Monday, September 15, 2008

Stuck in the Middle, but Still Smiling


Stuck in the Middle, but Still Smiling

Where it all began, May, 2005: After years of teaching about, counseling with and writing about them, I've become one. One of the people stuck in the middle - the "sandwich generation," we so fancifully call them.

In addition to the challenges we face raising three teenage daughters, my husband and I are now helping BOTH of our parents make a well-considered change in their living circumstances - hopefully before something happens that forces this change.

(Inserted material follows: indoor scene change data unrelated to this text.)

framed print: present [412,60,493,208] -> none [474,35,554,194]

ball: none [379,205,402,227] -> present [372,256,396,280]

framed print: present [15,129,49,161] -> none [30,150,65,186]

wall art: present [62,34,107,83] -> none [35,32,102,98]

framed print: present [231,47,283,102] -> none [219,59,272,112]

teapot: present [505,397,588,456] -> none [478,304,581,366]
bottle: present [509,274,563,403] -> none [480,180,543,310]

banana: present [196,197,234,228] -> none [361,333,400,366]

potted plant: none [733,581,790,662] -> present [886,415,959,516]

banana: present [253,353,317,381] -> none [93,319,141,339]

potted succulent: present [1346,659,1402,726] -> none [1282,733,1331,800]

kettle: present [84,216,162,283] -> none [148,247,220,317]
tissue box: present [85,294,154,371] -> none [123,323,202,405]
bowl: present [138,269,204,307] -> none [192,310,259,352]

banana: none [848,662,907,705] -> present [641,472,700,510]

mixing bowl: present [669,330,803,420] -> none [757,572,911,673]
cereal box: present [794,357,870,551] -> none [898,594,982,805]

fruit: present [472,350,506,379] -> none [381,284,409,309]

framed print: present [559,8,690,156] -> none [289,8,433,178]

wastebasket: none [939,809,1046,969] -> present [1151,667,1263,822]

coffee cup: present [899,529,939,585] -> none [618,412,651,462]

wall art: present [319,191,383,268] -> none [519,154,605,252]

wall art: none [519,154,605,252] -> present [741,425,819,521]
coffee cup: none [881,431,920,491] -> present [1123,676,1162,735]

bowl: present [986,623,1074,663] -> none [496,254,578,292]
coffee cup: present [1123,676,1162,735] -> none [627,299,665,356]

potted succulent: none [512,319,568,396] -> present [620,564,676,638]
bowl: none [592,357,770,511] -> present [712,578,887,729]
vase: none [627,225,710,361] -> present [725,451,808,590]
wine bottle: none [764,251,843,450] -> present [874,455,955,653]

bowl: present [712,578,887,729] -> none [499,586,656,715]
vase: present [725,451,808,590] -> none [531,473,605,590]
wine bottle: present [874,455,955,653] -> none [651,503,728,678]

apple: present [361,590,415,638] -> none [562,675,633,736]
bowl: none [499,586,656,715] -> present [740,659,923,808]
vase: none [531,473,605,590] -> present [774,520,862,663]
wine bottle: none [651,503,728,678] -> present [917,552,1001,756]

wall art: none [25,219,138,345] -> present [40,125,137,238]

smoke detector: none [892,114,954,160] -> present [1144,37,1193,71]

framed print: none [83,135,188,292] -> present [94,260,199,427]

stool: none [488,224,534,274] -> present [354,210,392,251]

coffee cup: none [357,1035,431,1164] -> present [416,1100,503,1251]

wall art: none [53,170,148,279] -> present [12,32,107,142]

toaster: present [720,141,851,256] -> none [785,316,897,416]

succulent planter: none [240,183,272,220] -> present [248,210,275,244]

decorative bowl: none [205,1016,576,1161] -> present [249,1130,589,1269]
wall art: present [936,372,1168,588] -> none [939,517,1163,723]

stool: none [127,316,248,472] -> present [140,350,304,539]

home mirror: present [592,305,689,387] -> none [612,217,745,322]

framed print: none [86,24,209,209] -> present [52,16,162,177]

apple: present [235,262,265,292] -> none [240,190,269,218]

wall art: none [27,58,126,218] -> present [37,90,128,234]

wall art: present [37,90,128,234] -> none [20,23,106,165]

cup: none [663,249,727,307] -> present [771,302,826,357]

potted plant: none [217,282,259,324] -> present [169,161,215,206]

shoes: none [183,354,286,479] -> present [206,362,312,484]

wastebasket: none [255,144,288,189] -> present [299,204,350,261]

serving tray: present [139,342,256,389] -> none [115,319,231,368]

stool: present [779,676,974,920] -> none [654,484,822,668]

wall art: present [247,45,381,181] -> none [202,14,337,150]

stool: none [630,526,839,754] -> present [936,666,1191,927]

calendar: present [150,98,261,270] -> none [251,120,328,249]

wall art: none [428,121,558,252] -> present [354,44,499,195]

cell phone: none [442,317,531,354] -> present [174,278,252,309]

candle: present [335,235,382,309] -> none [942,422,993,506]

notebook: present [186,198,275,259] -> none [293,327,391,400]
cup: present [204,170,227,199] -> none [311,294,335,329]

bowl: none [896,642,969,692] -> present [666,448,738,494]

Both my husband's and my parents are getting to the point where if one little thing happens, staying in their own homes will not be an option. You know them - the people who, at age 92, are still "several years" away from needing to move from their home. We're encouraging them both to move into a retirement community that offers them all the benefits that they don't have in their isolated lives at home.

Of course, they've been balking - big time. We decided to use a little psychology – always a good thing when you’re the ones plastered in the middle – and we convinced each set of parents that we needed their help getting the other set of parents to agree to a move. Each set thinks the other “really needs to move!”

When we finally got both sets of folks to agree to tour – together - a beautiful, new retirement community close to our home, it took about a month to set a date convenient to all - and that's after two cancellations. Then, when we arrived, both my mother and mother-in-law stood there with jaw set, saying, "No way are we moving in here with these old people!"

By the end of the tour (three hours later), they had softened, and realized that this could actually be fun - a good thing!

Of course now they want to tour several other communities to comparison shop, and of course, they want us to come with them. We, who have SO much extra time in our lives!

Then there are the kids: our eldest away at college, still needing her mom and dad to help her through the challenges she's facing being away from home for the first time in her life. The middle daughter, who calmly cruises along - until the high school pressure builds up, at which point we have major DRAMA, as the girls like to say. And then there's the youngest one, who's determined to chart her own course in life, and not follow in her older sisters' footprints, no matter what it takes!

And we're stuck in the middle. No peanut butter and jelly on this "sandwich" - just lots of time-consuming, emotion-draining listening, coaching and guiding.

But last Mother's Day, as we made the round of the parents, we saw in their eyes a new energy, and an excitement for a new phase in their lives. They couldn't stop talking about what it's going to take to get their homes ready to sell, or what they should do with all their (tons and tons and tons) of belongings.

The Mother's Day cards I got brought tears to my eyes, and even had me sobbing out loud (thank-you again, daughter #1).

And just for a day, I thought what a blessing it is to be surrounded by family, even when the pressure is coming from both sides. Being "smushed in the middle" isn't such a bad thing after all.